··· Verilen Metin

8. Hukuk Dairesi 2019/1095 E. , 2019/2626 K.
"İçtihat Metni"MAHKEMESİ :İcra Hukuk Mahkemesi
DAVA TÜRÜ : İstihkak
Taraflar arasında görülen ve yukarıda açıklanan davada yapılan yargılama sonunda Mahkemece, davanın kabulüne karar verilmiş olup hükmün davacı üçüncü kişi vekili ve davalı alacaklı vekili tarafından temyiz edilmesi üzerine, Dairece dosya incelendi, gereği düşünüldü.
KARAR
Davacı üçüncü kişi vekili, müvekkili şirkete ait işyerinde 30.05.2013 tarihinde yapılan hacze konu mahcuzların müvekkili şirkete ait olduğunu belirterek, davanın kabulü ile tazminata karar verilmesini talep ve dava etmiştir.
Davalı alacaklı vekili, davanın reddine karar verilmesi gerektiğini savunmuştur.
Davalı ... Medya Bilişim Tekno. San. ve Tic. A.Ş., usulüne uygun dava dilekçesi tebliğine karşın duruşmalara katılmamış, cevap da vermemiştir.

······

◆ Verilen Görev 1
Karar metninde davanın taraf olarak geçen kişi ve şirketlerini, metindeki sıfatlarıyla birlikte sırala.

··· Kullanılacak Veriler

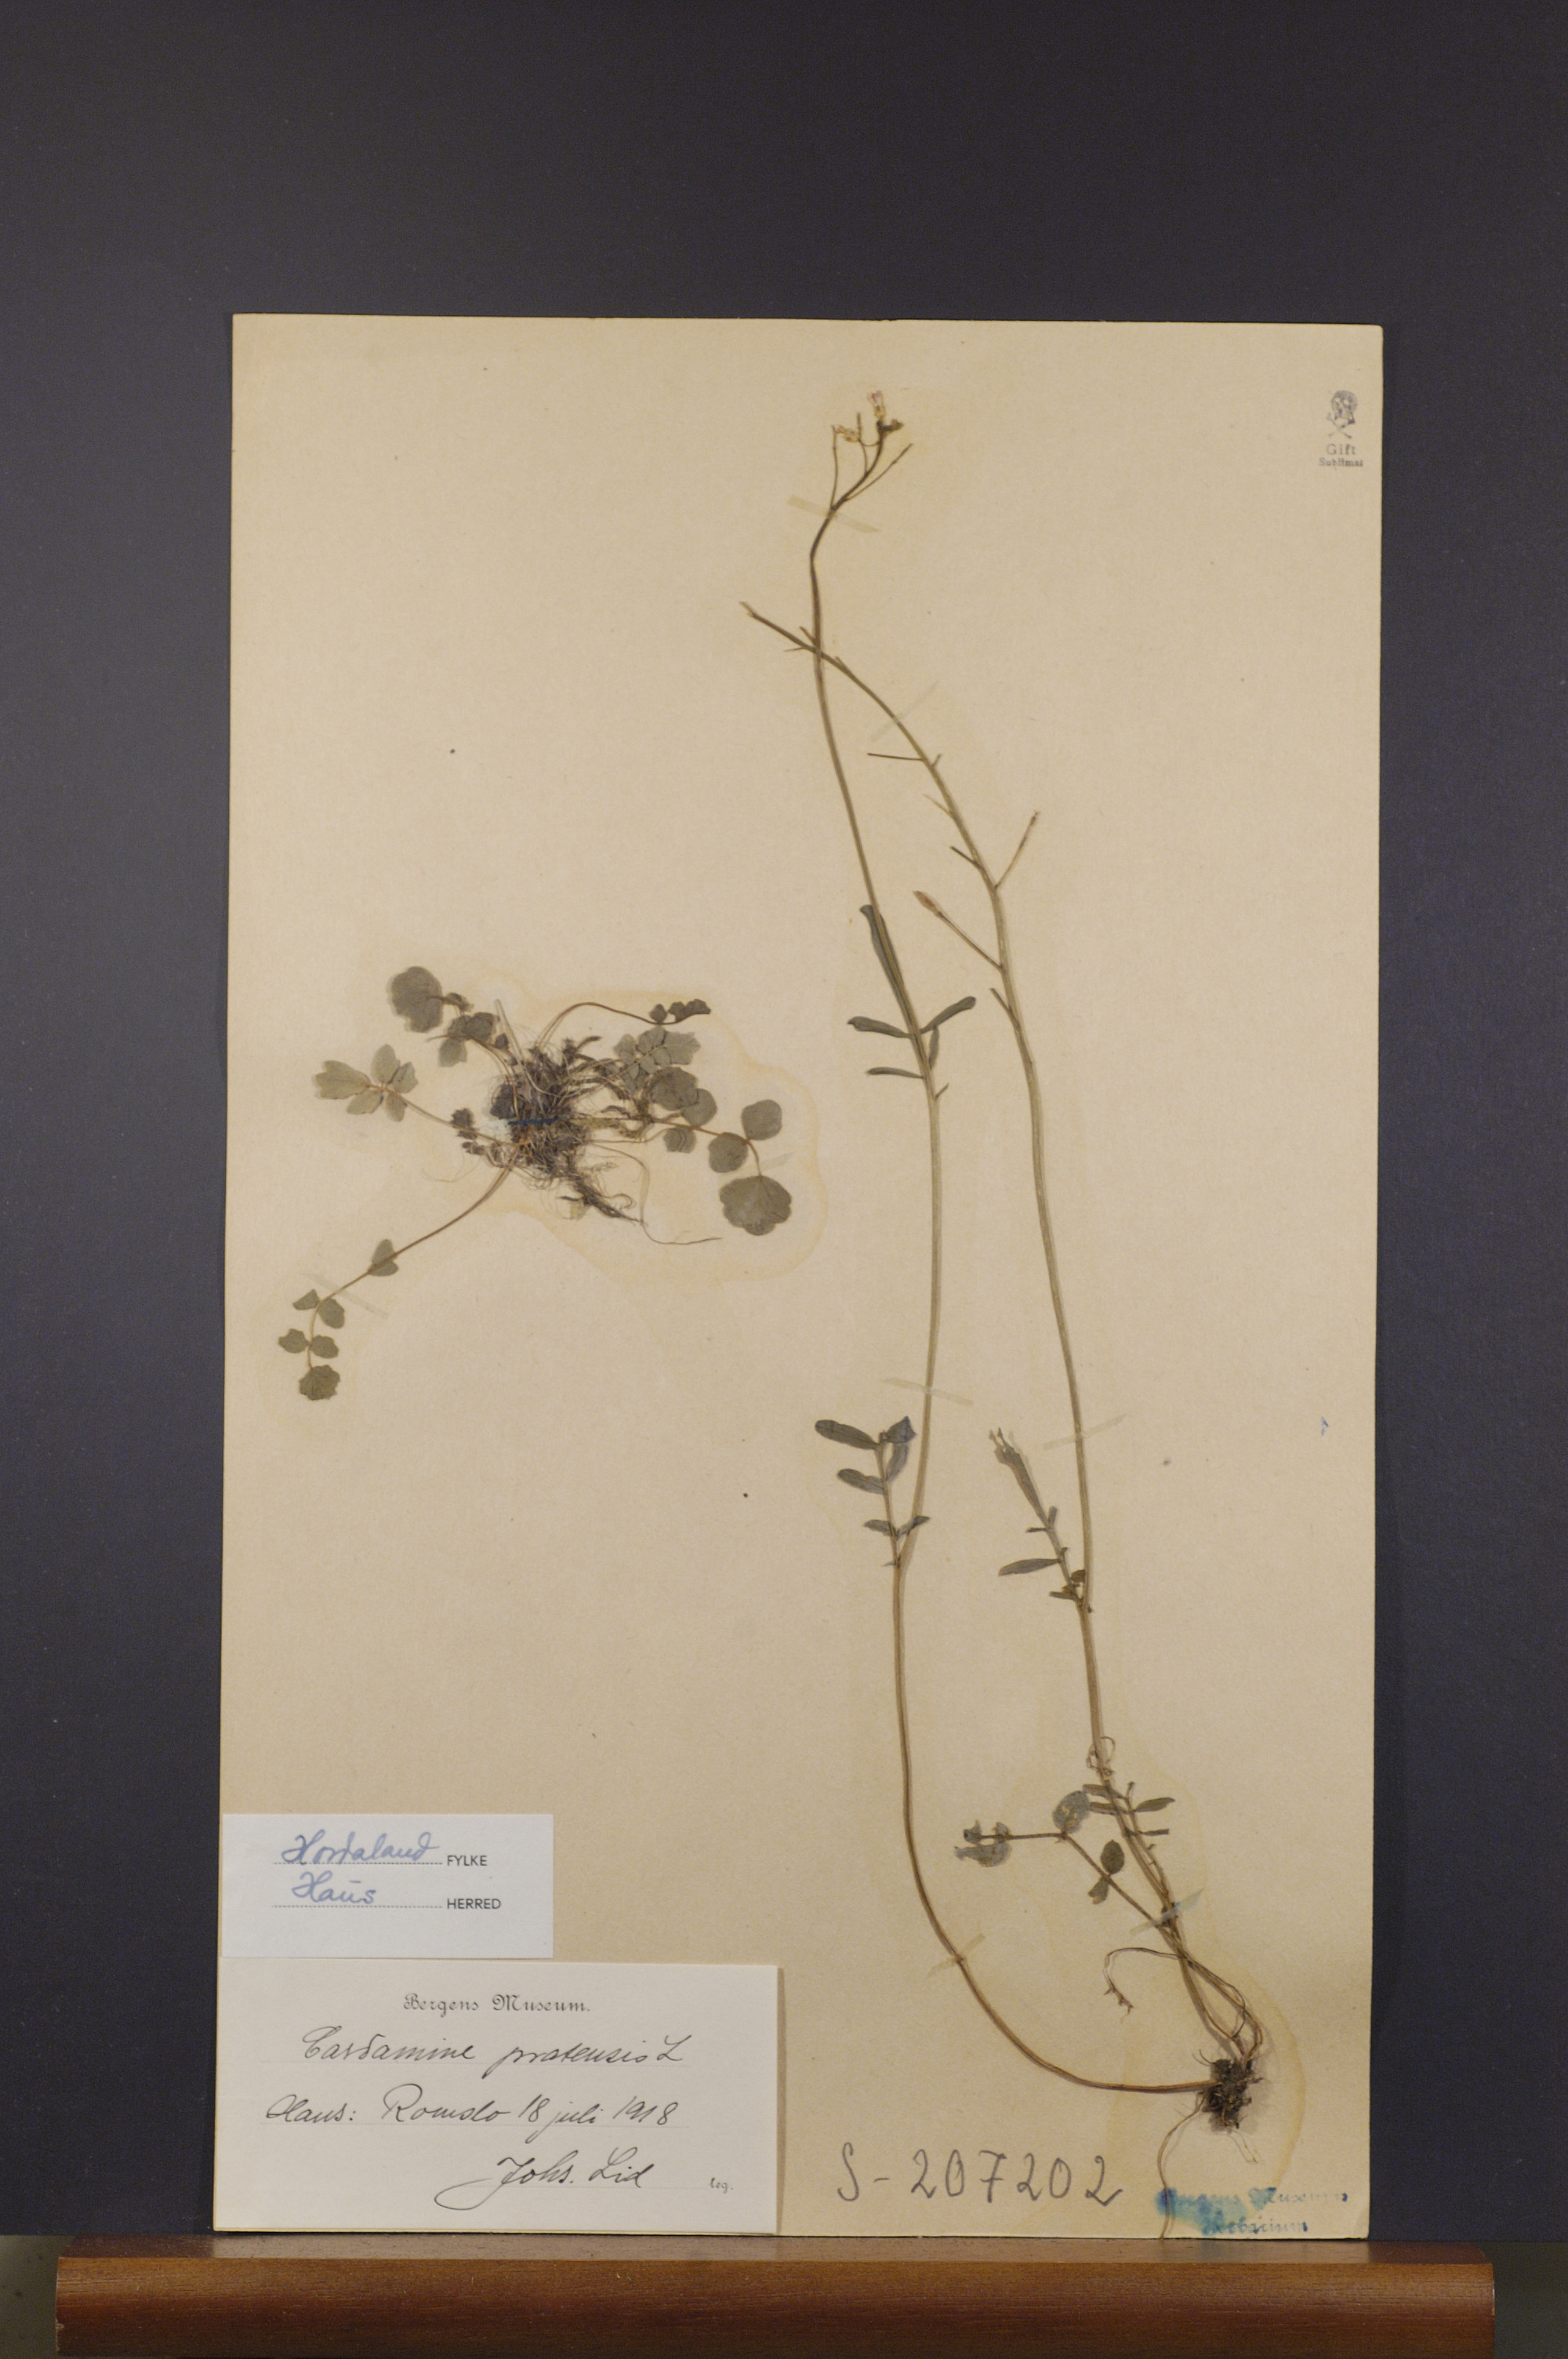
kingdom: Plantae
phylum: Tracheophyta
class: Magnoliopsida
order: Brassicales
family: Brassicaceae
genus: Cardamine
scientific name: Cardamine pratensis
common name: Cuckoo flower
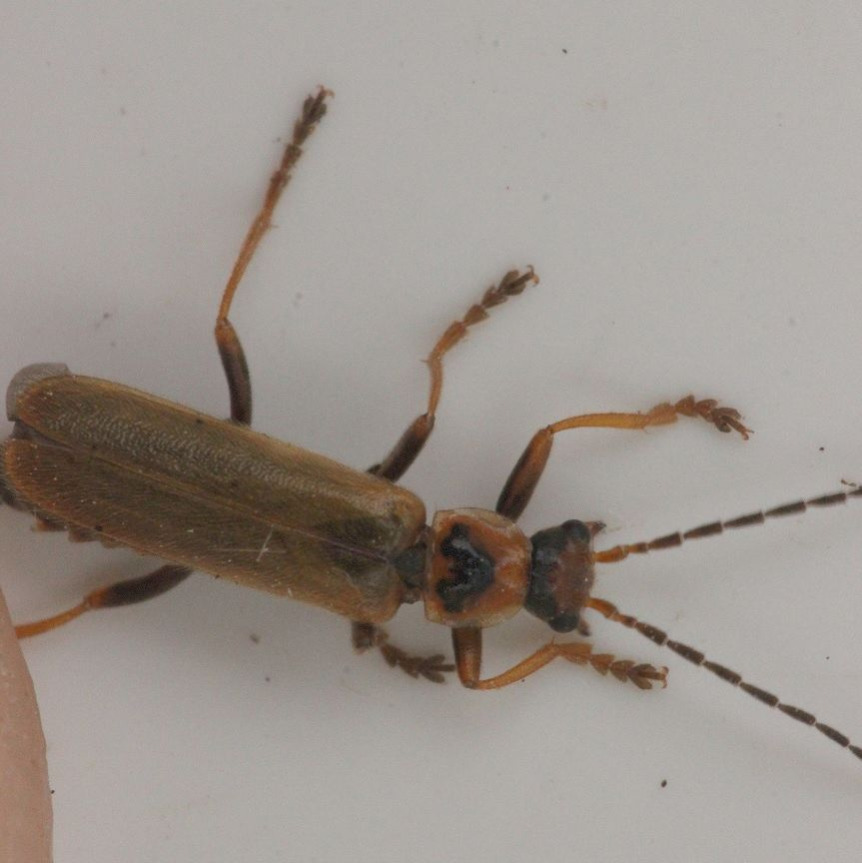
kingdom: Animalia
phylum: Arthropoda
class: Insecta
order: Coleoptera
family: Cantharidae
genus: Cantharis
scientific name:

······

◆ Verilen Görev 2
Kayıtlardaki bütün satırlarda "scientific name" ifadesini "bilimsel ad" olarak değiştir ve satırları yeniden yaz, geri kalan her şey aynı kalsın. Resimleri cevaba koyma.

◆ Tam Cevap 1
Davacı üçüncü kişi (şirket)
Davalı alacaklı
Davalı ... Medya Bilişim Tekno. San. ve Tic. A.Ş.

◆ Tam Cevap 2
kingdom: Plantae
phylum: Tracheophyta
class: Magnoliopsida
order: Brassicales
family: Brassicaceae
genus: Cardamine
bilimsel ad: Cardamine pratensis
common name: Cuckoo flower
kingdom: Animalia
phylum: Arthropoda
class: Insecta
order: Coleoptera
family: Cantharidae
genus: Cantharis
bilimsel ad:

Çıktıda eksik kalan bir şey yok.